Comme évoqué plus haut, inutile d’attendre une fidélité absolue des couleurs. Les clichés Polaroid One Step 2 affichent des couleurs volontairement décalées : l’ambiance se veut vintage, avec ces dominantes qui signent l’esprit « instantané ».
Un détail à connaître : il existe un moyen détourné de réaliser une double exposition, même si ce n’est pas une fonctionnalité officielle. En pratique, il suffit de maintenir le déclencheur enfoncé tout en éteignant l’appareil de l’autre main. Le film n’est alors pas éjecté. On rallume, on prend un second cliché, et la magie opère : la photo finale réunit les deux prises de vue, après quelques minutes de développement.

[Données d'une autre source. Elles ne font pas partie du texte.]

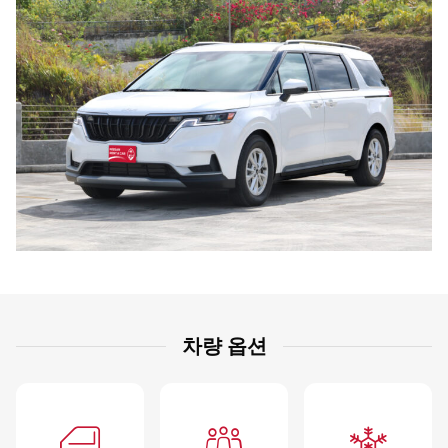
차량 옵션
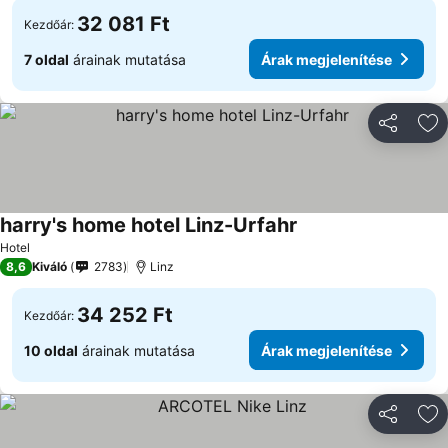
32 081 Ft
Kezdőár:
7 oldal
árainak mutatása
Árak megjelenítése
Megosztá
Ho
harry's home hotel Linz-Urfahr
Hotel
8,6
Kiváló
2783
Linz
34 252 Ft
Kezdőár:
10 oldal
árainak mutatása
Árak megjelenítése
Megosztá
Ho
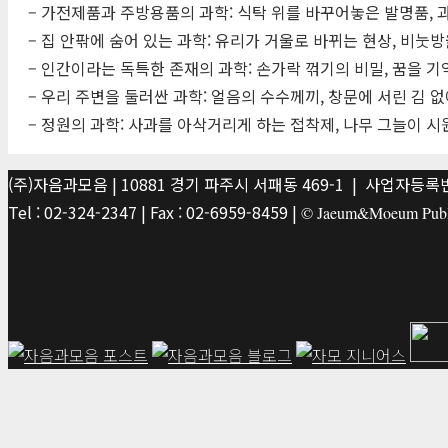
– 가전제품과 주방용품의 과학: 식탁 위를 바꾸어놓은 발명품, 
– 집 안팎에 숨어 있는 과학: 유리가 거울로 바뀌는 현상, 비눗
– 인간이라는 독특한 존재의 과학: 손가락 꺾기의 비밀, 꿈을 기
– 우리 주변을 둘러싼 과학: 얼음의 수수께끼, 창문에 서린 김 
– 정원의 과학: 사과를 아삭거리게 하는 접착제, 나무 그늘이 시
(주)자음과모음 | 10881 경기 파주시 서패동 469-1 | 사업자등록번호
Tel : 02-324-2347 | Fax : 02-6959-8459 |
© Jaeum&Moeum Publis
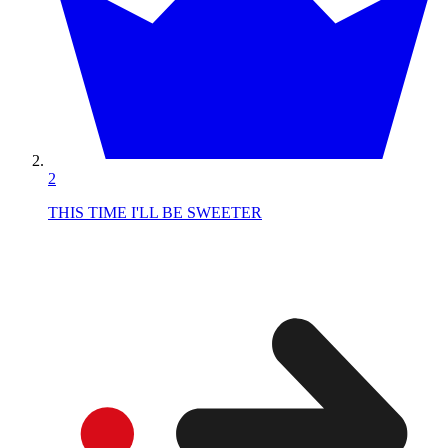
2
THIS TIME I'LL BE SWEETER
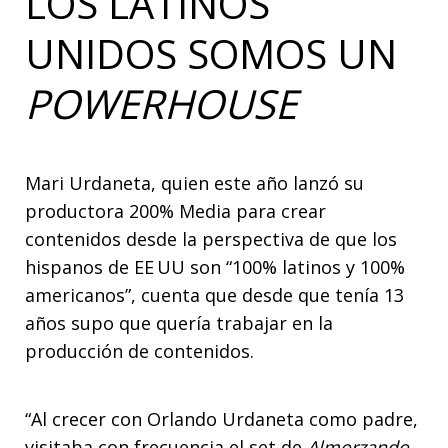
LOS LATINOS
UNIDOS SOMOS UN
POWERHOUSE
Mari Urdaneta, quien este año lanzó su
productora 200% Media para crear
contenidos desde la perspectiva de que los
hispanos de EE UU son “100% latinos y 100%
americanos”, cuenta que desde que tenía 13
años supo que quería trabajar en la
producción de contenidos.
“Al crecer con Orlando Urdaneta como padre,
visitaba con frecuencia el set de
Almorzando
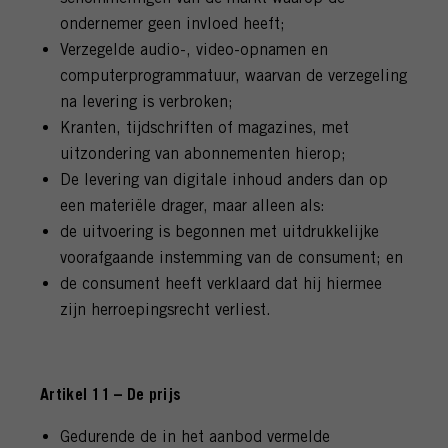
ondernemer geen invloed heeft;
Verzegelde audio-, video-opnamen en
computerprogrammatuur, waarvan de verzegeling
na levering is verbroken;
Kranten, tijdschriften of magazines, met
uitzondering van abonnementen hierop;
De levering van digitale inhoud anders dan op
een materiële drager, maar alleen als:
de uitvoering is begonnen met uitdrukkelijke
voorafgaande instemming van de consument; en
de consument heeft verklaard dat hij hiermee
zijn herroepingsrecht verliest.
Artikel 11 – De prijs
Gedurende de in het aanbod vermelde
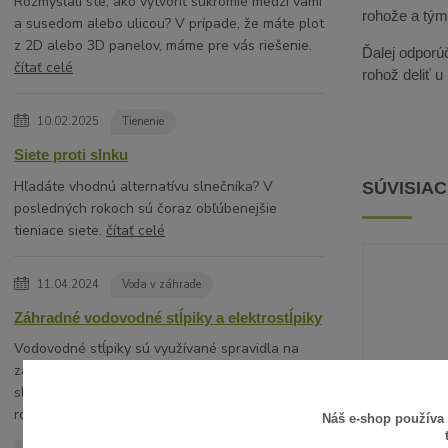
Rozmýšľali ste, ako vytvoriť súkromie medzi vami
rohože a tým 
a susedom alebo ulicou? V prípade, že máte plot
z 2D alebo 3D panelov, máme pre vás riešenie.
Ďalej odporúč
čítať celé
rohož deliť 
10.02.2025
Tienenie
Siete proti slnku
Hľadáte vhodnú alternatívu slnečníka? V
SÚVISIA
posledných rokoch sú čoraz obľúbenejšie
tieniace siete.
čítať celé
11.04.2024
Voda v záhrade
Záhradné vodovodné stĺpiky a elektrostĺpiky
Vodovodné stĺpiky sú využívané spravidla na
záhradách rodinných domov ako hydranty
slúžiace na estetické a komfortné napojenie na
rozvod vody napríkla...
čítať celé
Náš e-shop používa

C’est toute la force de ces appareils : ils invitent à expérimenter, à tenter, à jouer avec les limites du support. Un terrain de jeu pour les curieux et les créatifs.
Des films nouvelle génération
Pour accompagner le One Step 2, Impossible Project a mis au point un film inédit : le film i-Type. Son objectif : offrir des images plus nettes et des couleurs plus éclatantes.
Un conseil : ne secouez jamais une photo à la sortie de l’appareil. Oubliez le geste popularisé dans des clips ou des films. Avec les i-Type, ce réflexe peut même détériorer le résultat. Laissez simplement la photo se développer à l’abri de la lumière et de l’agitation.
Seul bémol : le tarif des cartouches. Huit poses coûtent environ 20 €. À ce prix, chaque déclenchement se réfléchit. L’écart avec les films Instax, nettement moins chers, se fait sentir.
Mon verdict sur le One Step 2
Faut-il céder à la tentation du One Step 2 ? Pour moi, la réponse est limpide. Cet appareil invite à capturer des moments spontanés, à sortir des sentiers battus, tout en s’offrant une bonne dose de nostalgie. Tenir ce boîtier, c’est renouer avec un fragment d’histoire.
Côté prix, on le trouve actuellement entre 99 € et 115 €. Mais attention, les stocks partent vite. Si l’aventure vous tente, ne tardez pas trop. Prenez-en soin, utilisez-le avec discernement, surtout vu le coût des films,, mais ne bridez pas votre créativité. Ce Polaroid est fait pour vivre, pas pour dormir sur une étagère.